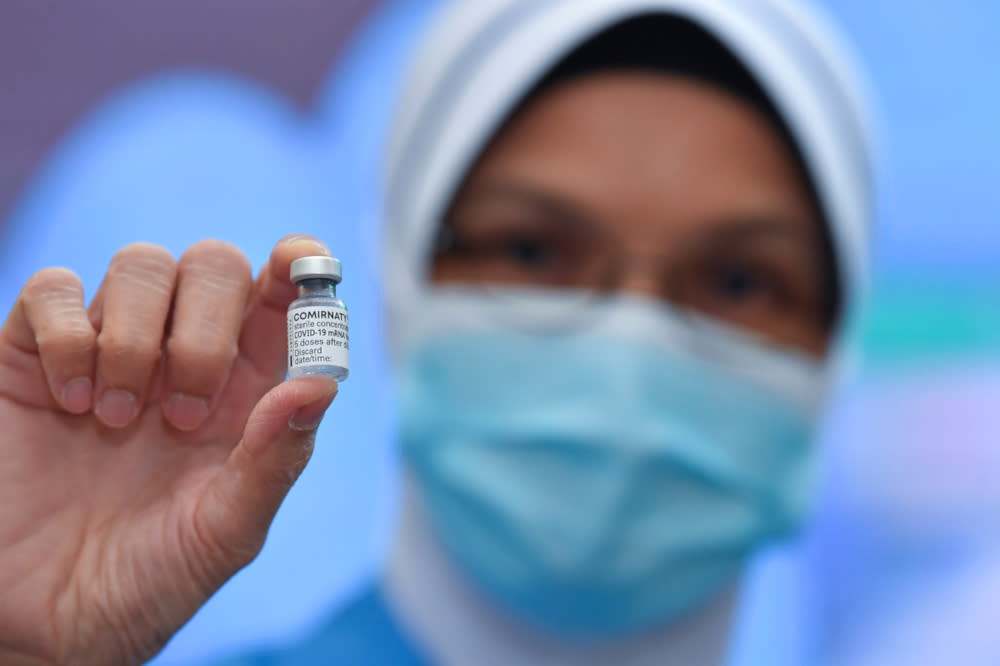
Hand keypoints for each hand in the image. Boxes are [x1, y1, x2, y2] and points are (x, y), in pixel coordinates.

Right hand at [0, 235, 338, 665]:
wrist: (43, 625)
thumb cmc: (147, 580)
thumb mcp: (226, 531)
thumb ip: (275, 459)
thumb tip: (320, 386)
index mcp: (244, 391)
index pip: (280, 296)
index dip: (297, 264)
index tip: (299, 261)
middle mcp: (183, 357)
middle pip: (214, 266)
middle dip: (206, 327)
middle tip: (183, 415)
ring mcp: (110, 349)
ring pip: (140, 264)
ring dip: (136, 338)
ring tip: (116, 423)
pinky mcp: (33, 356)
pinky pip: (53, 289)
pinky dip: (67, 332)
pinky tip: (68, 401)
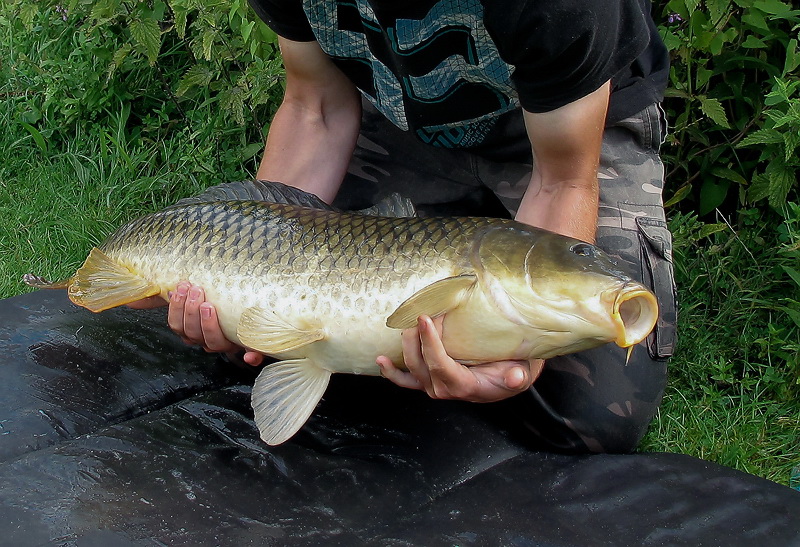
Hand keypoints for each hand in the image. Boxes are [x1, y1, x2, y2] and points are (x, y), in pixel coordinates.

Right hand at [131, 281, 264, 365]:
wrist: (256, 312)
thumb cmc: (218, 304)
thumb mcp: (192, 298)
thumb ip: (165, 298)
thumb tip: (129, 302)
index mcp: (196, 331)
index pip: (179, 327)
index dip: (177, 310)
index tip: (180, 288)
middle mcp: (211, 341)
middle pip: (194, 335)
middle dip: (191, 313)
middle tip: (195, 290)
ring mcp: (232, 344)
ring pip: (215, 344)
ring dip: (210, 327)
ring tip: (209, 305)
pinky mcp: (255, 347)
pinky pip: (254, 356)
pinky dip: (252, 357)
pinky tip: (250, 355)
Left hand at [376, 315, 543, 402]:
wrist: (509, 379)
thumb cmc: (514, 371)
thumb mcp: (522, 372)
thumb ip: (518, 377)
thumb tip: (515, 377)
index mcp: (463, 387)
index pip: (439, 365)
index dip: (430, 342)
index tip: (427, 318)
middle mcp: (442, 389)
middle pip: (419, 362)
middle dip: (417, 334)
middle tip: (423, 307)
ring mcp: (432, 386)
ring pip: (410, 365)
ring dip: (406, 341)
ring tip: (407, 318)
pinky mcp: (428, 381)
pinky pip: (405, 380)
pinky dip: (391, 373)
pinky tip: (380, 360)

— Work order —
Copy every entry exactly, leaving out the pictures.

— Exercise response —
Hand keypoints for each hand in the image. Boxes are [x1, y1, x2, y2] and points are (x, y), in pixel coordinates.

Right hand at [0, 235, 338, 665]:
wrist: (43, 625)
thumb cmc: (147, 580)
thumb mcp: (226, 531)
thumb ip: (275, 459)
thumb tip: (320, 386)
index mcp: (244, 391)
index pip: (280, 296)
index dip: (297, 264)
index tip: (299, 261)
middle mcp: (183, 357)
middle pip: (214, 266)
middle dip: (206, 327)
middle tip: (183, 415)
ring mcp: (110, 349)
ring pip: (140, 264)
ring dip: (136, 338)
ring tip: (116, 423)
pinky mcp: (33, 356)
pinky pip: (53, 289)
pinky dip: (67, 332)
pinky tip: (68, 401)
Hand keypoints for each hand in the image. Boxes are [x1, y1, x2, y2] and points are (x, y), in pixel coordinates.

Right hand at [131, 281, 264, 365]:
wrist: (256, 312)
thumb cmc: (218, 304)
thumb mcp: (192, 298)
thumb ip: (165, 298)
thumb tip: (129, 302)
index mcp: (196, 331)
index pip: (179, 327)
index dip: (177, 310)
index tip: (180, 288)
middle mcp: (211, 341)
middle pip: (194, 335)
middle dip: (191, 313)
middle tip: (195, 290)
ring mcp: (232, 344)
ring pip: (215, 344)
ring dip: (210, 327)
ring tip: (209, 305)
pinky mcp: (255, 347)
pinky pip: (254, 356)
pinky dip: (252, 357)
pinky tip: (250, 355)
Left hand at [376, 315, 543, 402]:
wrist: (509, 379)
thumb cmc: (514, 371)
thumb mcp: (522, 372)
thumb ip: (518, 377)
thumb tip: (515, 377)
index mcp: (463, 387)
index pip: (439, 365)
index dip: (430, 342)
index tip: (427, 318)
middle mcp: (442, 389)
middle pip: (419, 362)
middle dip: (417, 334)
middle tip: (423, 307)
ring mcp: (432, 386)
ring pip: (410, 365)
ring dip: (406, 341)
ring tip: (407, 318)
pinky mcp: (428, 381)
pinky pip: (405, 380)
pinky dip: (391, 373)
pinky tip: (380, 360)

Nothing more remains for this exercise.